Crítica | O Abutre (Nightcrawler) [2014]

Nota do Filme:

À deriva em uma violenta e sombria Los Angeles, onde mora sozinho em um pequeno apartamento, Louis Bloom (Jake Gyllenhaal) rega uma ambição que rapidamente floresce em uma obsessão. Aprendendo que as emissoras locais de televisão pagarão um bom dinheiro por vídeos de acidentes, incêndios e cenas de crimes frescas – quanto mais sangrentas, melhor – ele sai para tirar a sua fatia desta obscura parte do mercado de notícias.
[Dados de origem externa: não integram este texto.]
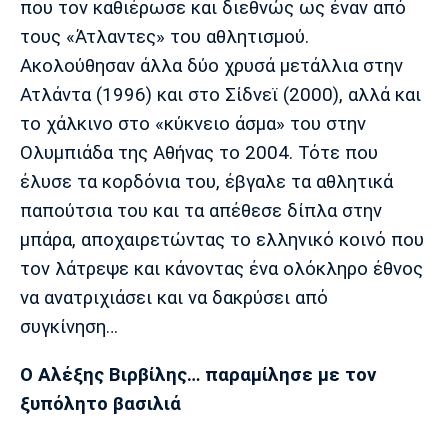
που τον καθιέρωσε και διεθνώς ως έναν από
τους «Άτλαντες» του αθλητισμού.
Ακολούθησαν άλλα δύο χρυσά μετάλλια στην
Ατλάντα (1996) και στο Σίδνεϊ (2000), αλλά και
το χάλκινο στο «κύκνειο άσμα» του στην
Ολυμπιάδα της Αθήνας το 2004. Τότε που
έλυσε τα κορδόνια του, έβγαλε τα αθλητικά
παπούτσια του και τα απέθεσε δίπλα στην
μπάρα, αποχαιρετώντας το ελληνικό κοινό που
τον λάτρεψε και κάνοντας ένα ολόκληρο έθνος
να ανατριχιάσει και να δακρύσει από
συγκίνηση…
Ο Αλέξης Βιρβίλης… παραμίλησε με τον
ξυπόλητο βασιλιά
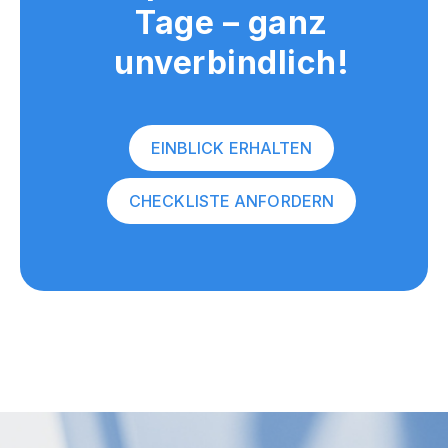
Tage – ganz
unverbindlich!
EINBLICK ERHALTEN
CHECKLISTE ANFORDERN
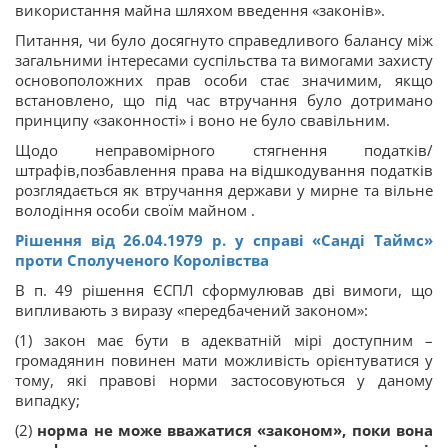
використання майна шляхом введення «законів».
Питання, чи було досягнуто справедливого балансу між
загальними інтересами суспільства та вимогами захисту
основоположних прав особи стає значимим, якщо
встановлено, що під час втручання було дотримано
принципу «законності» і воно не було свавільним.
Щодо неправомірного стягнення податків/
штрафів,позбавлення права на відшкодування податків
розглядається як втручання держави у мирне та вільне
володіння особи своїм майном .
Рішення від 26.04.1979
р.
у справі «Санді Таймс»
проти Сполученого
Королівства
В п. 49 рішення ЄСПЛ сформулював дві вимоги, що
випливають з виразу «передбачений законом»:
(1) закон має бути в адекватній мірі доступним –
громадянин повинен мати можливість орієнтуватися у
тому, які правові норми застосовуються у даному
випадку;
(2)
норма не може вважатися «законом», поки вона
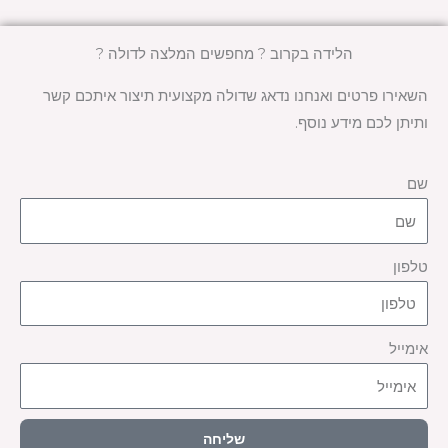
הלידה בקרוב ? מחפשים המלצה לדולה ?
השאירו פרטים ואנחנו נדאג שדולה מקצועית תיצור איתכם קשר
ותיתן לכם מידע נוסף.
שם
טלפון
אימייל
שליחה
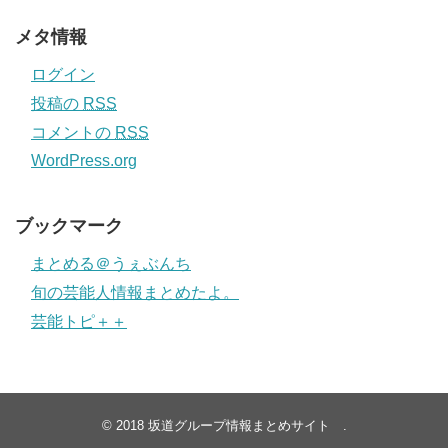
メタ情報
ログイン
投稿の
RSS
コメントの
RSS
WordPress.org
ブックマーク
まとめる＠うぇぶんち
旬の芸能人情報まとめたよ。
芸能トピ＋＋
© 2018
坂道グループ情報まとめサイト
.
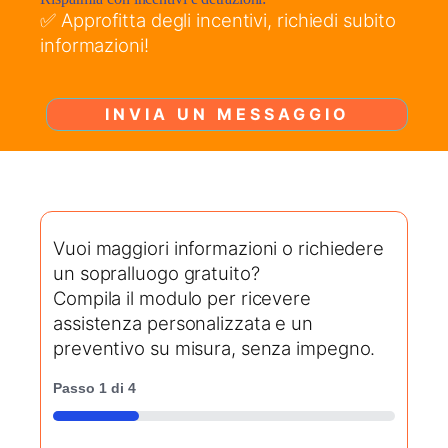
✅ Approfitta degli incentivi, richiedi subito
informazioni!
INVIA UN MESSAGGIO
Vuoi maggiori informazioni o richiedere
un sopralluogo gratuito?
Compila il modulo per ricevere
assistenza personalizzata e un
preventivo su misura, senza impegno.
Passo
1
di
4
25%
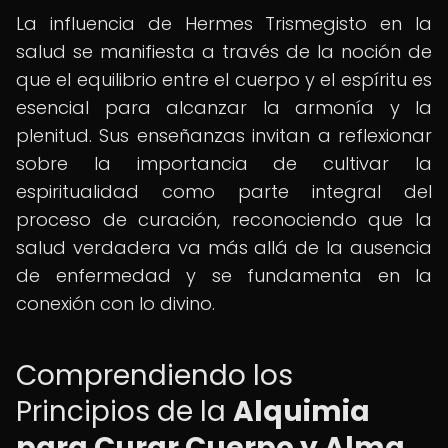
La influencia de Hermes Trismegisto en la
salud se manifiesta a través de la noción de
que el equilibrio entre el cuerpo y el espíritu es
esencial para alcanzar la armonía y la
plenitud. Sus enseñanzas invitan a reflexionar
sobre la importancia de cultivar la
espiritualidad como parte integral del
proceso de curación, reconociendo que la
salud verdadera va más allá de la ausencia
de enfermedad y se fundamenta en la
conexión con lo divino.
Comprendiendo los
Principios de la
Alquimia
para Curar Cuerpo y Alma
Com um scanner da polícia e uma câmera de vídeo barata ele acelera pelas ruas noturnas procurando a próxima barbárie a ser testemunhada com exclusividade.

Em outro sentido, Louis aspira a ser algo muito mais grandioso do que um fornecedor de imagens medonhas para os noticiários. Seu sonho – ou melhor, o sonho de Dan Gilroy, o escritor e diretor de O Abutre, e talvez também de Gyllenhaal – é se juntar às fileiras de Travis Bickle e Rupert Pupkin, clássicos sociopatas dos anos 70 e 80 criados das mentes de Martin Scorsese e Robert De Niro. Ambos exibiam um espelho sombrio, pouco lisonjeiro e infinitamente fascinante para a sociedade que os produzia. O Abutre é obsceno, cru e obcecado pela fissura e corrupção que Lou – apelido do personagem de Gyllenhaal –  descobre e representa. No começo de um novo dia, tudo passa a não importar tanto. No começo da próxima noite, o personagem central está ansioso para transformar seus esforços predatórios e insignificantes em matéria-prima para comentários sociais.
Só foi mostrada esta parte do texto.